YOUR TASKS
(1) In the excerpt on area SEND inspections, what will Ofsted and CQC run to road-test their new approach?
(2) Print, word for word, the part of the excerpt on area SEND inspections that opens with the words containing "What happens next?" and closes with "school inspections do?".

EXTRACTED TEXT
---

This change in focus is encouraging – but inspectors will need to develop much more effective ways of capturing and assessing robust evidence from families than they have to date. And some of them will need to rethink how they weigh our evidence: there are still too many SEND inspection reports where parents “feel,” whereas school staff “report” and local area officials “state.” Most of all – and it’s not for want of trying - inspectors will need to find new and better ways to collect evidence from children and young people with SEND.* 

Ofsted are also thinking about whether to include local area arrangements for alternative provision (AP) in their new area SEND inspections. Strictly speaking, AP goes beyond SEND – but a lot of kids in AP have SEND, and Ofsted think that “local areas’ graduated response and commissioning strategies for AP and SEND are also likely to be intertwined.”

What happens next?

Ofsted and CQC have set out a bare-bones approach to a new area SEND inspection framework. The next thing they plan to do is to put some flesh on it. That means working out what evidence they need to collect so that they can make robust inspection judgements, and planning how an inspection would work on the ground. At some point, they’ll run a public consultation on their proposals, and they’ll also run some pilot inspections to road-test their new approach.

It’s also worth bearing in mind some of the things that Ofsted haven’t talked about yet.

  • Will these new-model area SEND inspections come with a specific judgement from ‘outstanding’ to ‘inadequate’, like school inspections do?
  • Will these inspections tackle social care for children and young people with SEND more rigorously, or will that be left to other inspection regimes?  
  • What exactly will happen when a local area is found to have serious SEND weaknesses?
  • Will Ofsted & the CQC also run ‘thematic’ SEND inspections (eg looking nationally or regionally at the state of provision for autistic children or deaf children) as well as local area SEND inspections?

---

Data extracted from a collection
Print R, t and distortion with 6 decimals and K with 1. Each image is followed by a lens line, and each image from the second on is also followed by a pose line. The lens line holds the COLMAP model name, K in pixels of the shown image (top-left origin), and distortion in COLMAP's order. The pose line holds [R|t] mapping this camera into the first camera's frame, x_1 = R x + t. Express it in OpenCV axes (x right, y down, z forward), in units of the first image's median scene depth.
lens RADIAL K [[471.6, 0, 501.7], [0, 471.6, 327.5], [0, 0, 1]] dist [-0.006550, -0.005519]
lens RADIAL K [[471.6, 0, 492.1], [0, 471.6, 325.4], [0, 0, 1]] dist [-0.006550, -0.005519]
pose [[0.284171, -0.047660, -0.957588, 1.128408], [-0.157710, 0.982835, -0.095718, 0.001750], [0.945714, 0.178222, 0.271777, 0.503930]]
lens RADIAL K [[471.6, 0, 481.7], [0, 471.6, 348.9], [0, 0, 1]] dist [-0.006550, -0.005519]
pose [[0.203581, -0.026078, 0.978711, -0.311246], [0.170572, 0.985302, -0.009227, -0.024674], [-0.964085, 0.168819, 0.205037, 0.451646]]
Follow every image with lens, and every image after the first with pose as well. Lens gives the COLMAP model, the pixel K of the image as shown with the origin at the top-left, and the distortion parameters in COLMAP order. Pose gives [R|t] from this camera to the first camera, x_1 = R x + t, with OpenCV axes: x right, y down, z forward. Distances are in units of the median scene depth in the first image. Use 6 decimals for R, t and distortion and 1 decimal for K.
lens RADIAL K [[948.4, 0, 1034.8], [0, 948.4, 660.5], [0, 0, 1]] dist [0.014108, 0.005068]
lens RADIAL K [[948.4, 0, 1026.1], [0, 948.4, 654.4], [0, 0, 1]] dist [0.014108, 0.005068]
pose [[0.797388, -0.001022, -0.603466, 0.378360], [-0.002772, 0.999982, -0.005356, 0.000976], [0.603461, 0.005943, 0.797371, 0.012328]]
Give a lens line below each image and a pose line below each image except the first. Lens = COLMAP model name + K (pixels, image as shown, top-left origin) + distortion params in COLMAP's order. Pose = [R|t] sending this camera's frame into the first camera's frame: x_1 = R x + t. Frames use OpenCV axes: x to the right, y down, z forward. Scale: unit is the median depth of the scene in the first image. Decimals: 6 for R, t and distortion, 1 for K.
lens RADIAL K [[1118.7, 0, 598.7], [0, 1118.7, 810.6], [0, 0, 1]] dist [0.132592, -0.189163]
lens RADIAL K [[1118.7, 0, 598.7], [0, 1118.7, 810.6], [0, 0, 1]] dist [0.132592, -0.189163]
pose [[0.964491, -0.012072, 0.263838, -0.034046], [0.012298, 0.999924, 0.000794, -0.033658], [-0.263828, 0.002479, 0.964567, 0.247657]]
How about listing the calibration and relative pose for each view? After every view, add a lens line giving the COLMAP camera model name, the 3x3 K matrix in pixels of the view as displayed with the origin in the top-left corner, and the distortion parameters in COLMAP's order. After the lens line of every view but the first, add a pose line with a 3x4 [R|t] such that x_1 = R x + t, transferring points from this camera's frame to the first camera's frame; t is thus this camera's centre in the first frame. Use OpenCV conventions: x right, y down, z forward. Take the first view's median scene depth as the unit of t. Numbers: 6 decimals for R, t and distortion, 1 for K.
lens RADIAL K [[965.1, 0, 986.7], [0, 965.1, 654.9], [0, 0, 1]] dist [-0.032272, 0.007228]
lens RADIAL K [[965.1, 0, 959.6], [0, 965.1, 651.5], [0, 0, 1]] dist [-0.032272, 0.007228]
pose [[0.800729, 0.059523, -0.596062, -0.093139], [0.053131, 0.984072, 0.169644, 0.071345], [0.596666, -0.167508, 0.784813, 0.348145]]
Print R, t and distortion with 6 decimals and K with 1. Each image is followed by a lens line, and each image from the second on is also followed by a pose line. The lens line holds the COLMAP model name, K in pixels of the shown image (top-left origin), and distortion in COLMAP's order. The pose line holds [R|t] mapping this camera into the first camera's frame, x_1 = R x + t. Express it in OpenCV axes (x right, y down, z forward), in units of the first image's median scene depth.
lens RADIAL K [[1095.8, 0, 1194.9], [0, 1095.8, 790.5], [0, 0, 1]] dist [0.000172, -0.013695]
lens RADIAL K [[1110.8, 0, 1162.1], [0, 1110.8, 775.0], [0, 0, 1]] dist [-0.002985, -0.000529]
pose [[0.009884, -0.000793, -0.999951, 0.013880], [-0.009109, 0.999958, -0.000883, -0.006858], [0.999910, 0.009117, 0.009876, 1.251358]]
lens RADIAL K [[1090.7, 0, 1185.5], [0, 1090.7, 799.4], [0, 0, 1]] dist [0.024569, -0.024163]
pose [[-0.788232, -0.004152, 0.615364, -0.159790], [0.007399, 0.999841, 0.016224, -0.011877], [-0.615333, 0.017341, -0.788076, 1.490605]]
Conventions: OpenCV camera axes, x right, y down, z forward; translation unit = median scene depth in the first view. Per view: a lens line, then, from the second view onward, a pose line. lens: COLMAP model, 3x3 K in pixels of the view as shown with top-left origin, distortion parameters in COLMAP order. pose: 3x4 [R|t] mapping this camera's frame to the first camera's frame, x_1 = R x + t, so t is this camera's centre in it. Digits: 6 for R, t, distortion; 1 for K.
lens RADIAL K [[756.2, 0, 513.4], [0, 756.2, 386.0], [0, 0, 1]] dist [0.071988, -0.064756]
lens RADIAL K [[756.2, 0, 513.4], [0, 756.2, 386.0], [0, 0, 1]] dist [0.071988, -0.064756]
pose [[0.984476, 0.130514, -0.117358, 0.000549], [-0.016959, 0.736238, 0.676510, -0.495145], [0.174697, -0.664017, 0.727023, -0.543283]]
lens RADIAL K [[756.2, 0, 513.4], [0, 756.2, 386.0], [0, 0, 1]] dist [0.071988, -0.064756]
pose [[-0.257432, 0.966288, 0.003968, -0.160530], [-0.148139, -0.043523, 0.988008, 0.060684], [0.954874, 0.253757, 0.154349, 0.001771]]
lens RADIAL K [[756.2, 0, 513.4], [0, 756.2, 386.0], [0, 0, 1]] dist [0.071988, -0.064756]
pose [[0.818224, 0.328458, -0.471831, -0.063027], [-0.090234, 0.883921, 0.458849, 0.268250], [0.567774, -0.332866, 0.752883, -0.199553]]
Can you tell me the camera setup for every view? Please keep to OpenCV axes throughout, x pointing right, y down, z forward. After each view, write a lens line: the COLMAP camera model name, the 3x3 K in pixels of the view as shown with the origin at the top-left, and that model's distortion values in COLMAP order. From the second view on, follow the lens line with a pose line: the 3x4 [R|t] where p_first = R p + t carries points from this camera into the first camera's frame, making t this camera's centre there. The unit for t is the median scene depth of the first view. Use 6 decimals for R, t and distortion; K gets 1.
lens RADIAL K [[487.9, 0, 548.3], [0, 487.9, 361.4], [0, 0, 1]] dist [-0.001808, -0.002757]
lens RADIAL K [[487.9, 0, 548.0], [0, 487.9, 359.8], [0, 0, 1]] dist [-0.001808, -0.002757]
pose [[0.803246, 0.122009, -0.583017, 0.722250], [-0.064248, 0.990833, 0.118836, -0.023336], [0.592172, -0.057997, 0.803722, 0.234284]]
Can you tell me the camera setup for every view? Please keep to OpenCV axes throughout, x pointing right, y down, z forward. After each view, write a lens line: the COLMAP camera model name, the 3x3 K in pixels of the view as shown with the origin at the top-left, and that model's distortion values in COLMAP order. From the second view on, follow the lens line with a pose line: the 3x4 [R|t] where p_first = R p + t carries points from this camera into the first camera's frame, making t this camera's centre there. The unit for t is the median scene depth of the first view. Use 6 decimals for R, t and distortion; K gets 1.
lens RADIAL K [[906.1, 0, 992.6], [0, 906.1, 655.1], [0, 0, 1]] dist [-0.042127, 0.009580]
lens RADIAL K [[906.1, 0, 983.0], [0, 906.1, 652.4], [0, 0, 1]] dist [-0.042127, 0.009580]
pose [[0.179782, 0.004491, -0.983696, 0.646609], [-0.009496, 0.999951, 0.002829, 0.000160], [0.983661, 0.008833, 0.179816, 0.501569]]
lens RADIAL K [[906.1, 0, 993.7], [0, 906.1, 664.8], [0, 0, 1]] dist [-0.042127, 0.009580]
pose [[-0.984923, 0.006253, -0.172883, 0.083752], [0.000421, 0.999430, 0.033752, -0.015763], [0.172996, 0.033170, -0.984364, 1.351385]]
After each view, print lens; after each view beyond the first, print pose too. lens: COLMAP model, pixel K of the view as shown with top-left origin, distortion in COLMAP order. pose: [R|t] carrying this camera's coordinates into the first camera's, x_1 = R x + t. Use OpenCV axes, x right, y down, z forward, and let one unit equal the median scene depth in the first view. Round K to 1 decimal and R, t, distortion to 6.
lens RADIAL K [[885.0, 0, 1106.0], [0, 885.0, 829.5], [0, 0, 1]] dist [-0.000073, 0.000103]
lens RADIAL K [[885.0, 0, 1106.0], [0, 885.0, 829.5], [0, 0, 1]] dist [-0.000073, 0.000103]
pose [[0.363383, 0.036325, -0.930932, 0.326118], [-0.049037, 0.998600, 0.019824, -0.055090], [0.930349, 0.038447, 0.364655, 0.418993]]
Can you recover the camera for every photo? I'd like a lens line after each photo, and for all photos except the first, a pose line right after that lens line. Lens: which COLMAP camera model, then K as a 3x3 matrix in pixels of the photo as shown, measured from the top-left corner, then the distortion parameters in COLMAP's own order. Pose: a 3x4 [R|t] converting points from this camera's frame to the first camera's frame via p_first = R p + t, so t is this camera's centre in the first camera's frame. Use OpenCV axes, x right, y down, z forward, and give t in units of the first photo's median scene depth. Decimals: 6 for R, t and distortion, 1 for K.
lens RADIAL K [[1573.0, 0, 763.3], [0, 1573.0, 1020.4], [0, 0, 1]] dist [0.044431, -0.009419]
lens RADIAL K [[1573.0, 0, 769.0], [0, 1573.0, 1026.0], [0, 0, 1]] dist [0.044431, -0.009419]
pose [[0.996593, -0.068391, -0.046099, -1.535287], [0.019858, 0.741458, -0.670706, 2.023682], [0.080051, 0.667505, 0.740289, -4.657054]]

---

RESULTS FOR EACH TASK
(1) Pilot inspections.

(2)
What happens next?

Ofsted and CQC have set out a bare-bones approach to a new area SEND inspection framework. The next thing they plan to do is to put some flesh on it. That means working out what evidence they need to collect so that they can make robust inspection judgements, and planning how an inspection would work on the ground. At some point, they’ll run a public consultation on their proposals, and they’ll also run some pilot inspections to road-test their new approach.

It’s also worth bearing in mind some of the things that Ofsted haven’t talked about yet.

  • Will these new-model area SEND inspections come with a specific judgement from ‘outstanding’ to ‘inadequate’, like school inspections do?